[Records for processing — start]

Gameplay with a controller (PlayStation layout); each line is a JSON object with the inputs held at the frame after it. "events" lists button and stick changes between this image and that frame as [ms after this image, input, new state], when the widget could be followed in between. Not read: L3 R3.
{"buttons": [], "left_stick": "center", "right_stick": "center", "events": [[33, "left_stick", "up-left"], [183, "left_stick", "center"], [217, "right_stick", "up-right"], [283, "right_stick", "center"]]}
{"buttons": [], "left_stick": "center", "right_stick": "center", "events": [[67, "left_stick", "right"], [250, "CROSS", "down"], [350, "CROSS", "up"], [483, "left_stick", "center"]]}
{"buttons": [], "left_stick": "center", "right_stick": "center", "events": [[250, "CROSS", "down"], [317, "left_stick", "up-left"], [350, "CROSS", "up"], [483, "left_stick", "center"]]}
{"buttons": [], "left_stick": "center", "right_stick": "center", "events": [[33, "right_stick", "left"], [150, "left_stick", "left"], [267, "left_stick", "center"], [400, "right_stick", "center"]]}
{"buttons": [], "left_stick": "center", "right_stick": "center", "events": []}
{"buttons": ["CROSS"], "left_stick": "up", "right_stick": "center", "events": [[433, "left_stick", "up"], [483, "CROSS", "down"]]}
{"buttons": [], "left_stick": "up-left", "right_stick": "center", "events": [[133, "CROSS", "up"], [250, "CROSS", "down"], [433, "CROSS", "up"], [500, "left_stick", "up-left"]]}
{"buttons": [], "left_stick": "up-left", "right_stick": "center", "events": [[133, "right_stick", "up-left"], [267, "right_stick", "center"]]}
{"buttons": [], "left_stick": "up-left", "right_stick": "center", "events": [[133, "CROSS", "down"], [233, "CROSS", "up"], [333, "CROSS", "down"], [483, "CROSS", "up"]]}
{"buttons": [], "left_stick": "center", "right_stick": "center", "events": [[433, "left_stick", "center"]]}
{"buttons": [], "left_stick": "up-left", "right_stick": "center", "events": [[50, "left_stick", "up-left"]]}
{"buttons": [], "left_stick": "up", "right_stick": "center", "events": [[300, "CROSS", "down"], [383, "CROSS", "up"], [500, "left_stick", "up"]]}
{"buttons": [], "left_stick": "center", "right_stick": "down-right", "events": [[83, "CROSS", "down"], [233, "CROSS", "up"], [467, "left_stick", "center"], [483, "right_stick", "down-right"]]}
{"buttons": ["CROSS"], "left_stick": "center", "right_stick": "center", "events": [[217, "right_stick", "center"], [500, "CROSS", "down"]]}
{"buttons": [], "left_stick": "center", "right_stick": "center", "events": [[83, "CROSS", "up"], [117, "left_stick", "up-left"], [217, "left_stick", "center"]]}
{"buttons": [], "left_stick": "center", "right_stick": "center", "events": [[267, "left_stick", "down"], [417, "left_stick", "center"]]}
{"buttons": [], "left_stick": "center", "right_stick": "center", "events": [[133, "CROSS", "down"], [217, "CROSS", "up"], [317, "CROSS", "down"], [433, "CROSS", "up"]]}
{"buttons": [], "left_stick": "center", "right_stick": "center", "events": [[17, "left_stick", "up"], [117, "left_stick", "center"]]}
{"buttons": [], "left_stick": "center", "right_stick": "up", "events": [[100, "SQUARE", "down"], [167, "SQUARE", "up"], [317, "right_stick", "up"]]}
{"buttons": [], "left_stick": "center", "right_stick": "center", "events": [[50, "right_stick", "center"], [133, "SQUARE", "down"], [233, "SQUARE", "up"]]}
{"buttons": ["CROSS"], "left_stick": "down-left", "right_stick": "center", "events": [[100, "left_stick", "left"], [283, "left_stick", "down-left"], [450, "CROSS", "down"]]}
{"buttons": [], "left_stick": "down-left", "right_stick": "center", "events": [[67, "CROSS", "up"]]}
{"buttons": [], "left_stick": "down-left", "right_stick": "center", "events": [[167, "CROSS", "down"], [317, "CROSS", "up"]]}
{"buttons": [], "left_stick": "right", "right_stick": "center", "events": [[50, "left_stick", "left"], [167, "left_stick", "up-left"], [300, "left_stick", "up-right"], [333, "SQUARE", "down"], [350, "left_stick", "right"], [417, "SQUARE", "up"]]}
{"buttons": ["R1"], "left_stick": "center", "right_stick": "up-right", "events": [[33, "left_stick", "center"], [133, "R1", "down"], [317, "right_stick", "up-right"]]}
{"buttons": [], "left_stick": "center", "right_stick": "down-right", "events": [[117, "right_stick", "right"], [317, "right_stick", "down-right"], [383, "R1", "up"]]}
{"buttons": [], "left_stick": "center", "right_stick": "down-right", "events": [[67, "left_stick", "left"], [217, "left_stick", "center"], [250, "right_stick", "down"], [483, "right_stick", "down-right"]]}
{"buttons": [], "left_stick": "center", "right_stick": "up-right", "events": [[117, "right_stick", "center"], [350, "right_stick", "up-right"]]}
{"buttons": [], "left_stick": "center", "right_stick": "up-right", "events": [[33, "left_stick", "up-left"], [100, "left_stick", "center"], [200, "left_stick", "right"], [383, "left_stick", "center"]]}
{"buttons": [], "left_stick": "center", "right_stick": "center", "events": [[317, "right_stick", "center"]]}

[Records for processing — finish]

• **About this task**
Starting from the first line above, copy the data through to the last line exactly.

• **Exercise solution**
Gameplay with a controller (PlayStation layout); each line is a JSON object with the inputs held at the frame after it. "events" lists button and stick changes between this image and that frame as [ms after this image, input, new state], when the widget could be followed in between. Not read: L3 R3.
{"buttons": [], "left_stick": "center", "right_stick": "center", "events": [[33, "left_stick", "up-left"], [183, "left_stick", "center"], [217, "right_stick", "up-right"], [283, "right_stick", "center"]]}
{"buttons": [], "left_stick": "center", "right_stick": "center", "events": [[67, "left_stick", "right"], [250, "CROSS", "down"], [350, "CROSS", "up"], [483, "left_stick", "center"]]}
{"buttons": [], "left_stick": "center", "right_stick": "center", "events": [[250, "CROSS", "down"], [317, "left_stick", "up-left"], [350, "CROSS", "up"], [483, "left_stick", "center"]]}
{"buttons": [], "left_stick": "center", "right_stick": "center", "events": [[33, "right_stick", "left"], [150, "left_stick", "left"], [267, "left_stick", "center"], [400, "right_stick", "center"]]}
{"buttons": [], "left_stick": "center", "right_stick": "center", "events": []}
{"buttons": ["CROSS"], "left_stick": "up", "right_stick": "center", "events": [[433, "left_stick", "up"], [483, "CROSS", "down"]]}
{"buttons": [], "left_stick": "up-left", "right_stick": "center", "events": [[133, "CROSS", "up"], [250, "CROSS", "down"], [433, "CROSS", "up"], [500, "left_stick", "up-left"]]}
{"buttons": [], "left_stick": "up-left", "right_stick": "center", "events": [[133, "right_stick", "up-left"], [267, "right_stick", "center"]]}
{"buttons": [], "left_stick": "up-left", "right_stick": "center", "events": [[133, "CROSS", "down"], [233, "CROSS", "up"], [333, "CROSS", "down"], [483, "CROSS", "up"]]}
{"buttons": [], "left_stick": "center", "right_stick": "center", "events": [[433, "left_stick", "center"]]}
{"buttons": [], "left_stick": "up-left", "right_stick": "center", "events": [[50, "left_stick", "up-left"]]}
{"buttons": [], "left_stick": "up", "right_stick": "center", "events": [[300, "CROSS", "down"], [383, "CROSS", "up"], [500, "left_stick", "up"]]}
{"buttons": [], "left_stick": "center", "right_stick": "down-right", "events": [[83, "CROSS", "down"], [233, "CROSS", "up"], [467, "left_stick", "center"], [483, "right_stick", "down-right"]]}
{"buttons": ["CROSS"], "left_stick": "center", "right_stick": "center", "events": [[217, "right_stick", "center"], [500, "CROSS", "down"]]}
{"buttons": [], "left_stick": "center", "right_stick": "center", "events": [[83, "CROSS", "up"], [117, "left_stick", "up-left"], [217, "left_stick", "center"]]}
{"buttons": [], "left_stick": "center", "right_stick": "center", "events": [[267, "left_stick", "down"], [417, "left_stick", "center"]]}
{"buttons": [], "left_stick": "center", "right_stick": "center", "events": [[133, "CROSS", "down"], [217, "CROSS", "up"], [317, "CROSS", "down"], [433, "CROSS", "up"]]}
{"buttons": [], "left_stick": "center", "right_stick": "center", "events": [[17, "left_stick", "up"], [117, "left_stick", "center"]]}
{"buttons": [], "left_stick": "center", "right_stick": "up", "events": [[100, "SQUARE", "down"], [167, "SQUARE", "up"], [317, "right_stick", "up"]]}
{"buttons": [], "left_stick": "center", "right_stick": "center", "events": [[50, "right_stick", "center"], [133, "SQUARE", "down"], [233, "SQUARE", "up"]]}
{"buttons": ["CROSS"], "left_stick": "down-left", "right_stick": "center", "events": [[100, "left_stick", "left"], [283, "left_stick", "down-left"], [450, "CROSS", "down"]]}
{"buttons": [], "left_stick": "down-left", "right_stick": "center", "events": [[67, "CROSS", "up"]]}
{"buttons": [], "left_stick": "down-left", "right_stick": "center", "events": [[167, "CROSS", "down"], [317, "CROSS", "up"]]}
{"buttons": [], "left_stick": "right", "right_stick": "center", "events": [[50, "left_stick", "left"], [167, "left_stick", "up-left"], [300, "left_stick", "up-right"], [333, "SQUARE", "down"], [350, "left_stick", "right"], [417, "SQUARE", "up"]]}
{"buttons": ["R1"], "left_stick": "center", "right_stick": "up-right", "events": [[33, "left_stick", "center"], [133, "R1", "down"], [317, "right_stick", "up-right"]]}
{"buttons": [], "left_stick": "center", "right_stick": "down-right", "events": [[117, "right_stick", "right"], [317, "right_stick", "down-right"], [383, "R1", "up"]]}
{"buttons": [], "left_stick": "center", "right_stick": "down-right", "events": [[67, "left_stick", "left"], [217, "left_stick", "center"], [250, "right_stick", "down"], [483, "right_stick", "down-right"]]}
{"buttons": [], "left_stick": "center", "right_stick": "up-right", "events": [[117, "right_stick", "center"], [350, "right_stick", "up-right"]]}
{"buttons": [], "left_stick": "center", "right_stick": "up-right", "events": [[33, "left_stick", "up-left"], [100, "left_stick", "center"], [200, "left_stick", "right"], [383, "left_stick", "center"]]}
{"buttons": [], "left_stick": "center", "right_stick": "center", "events": [[317, "right_stick", "center"]]}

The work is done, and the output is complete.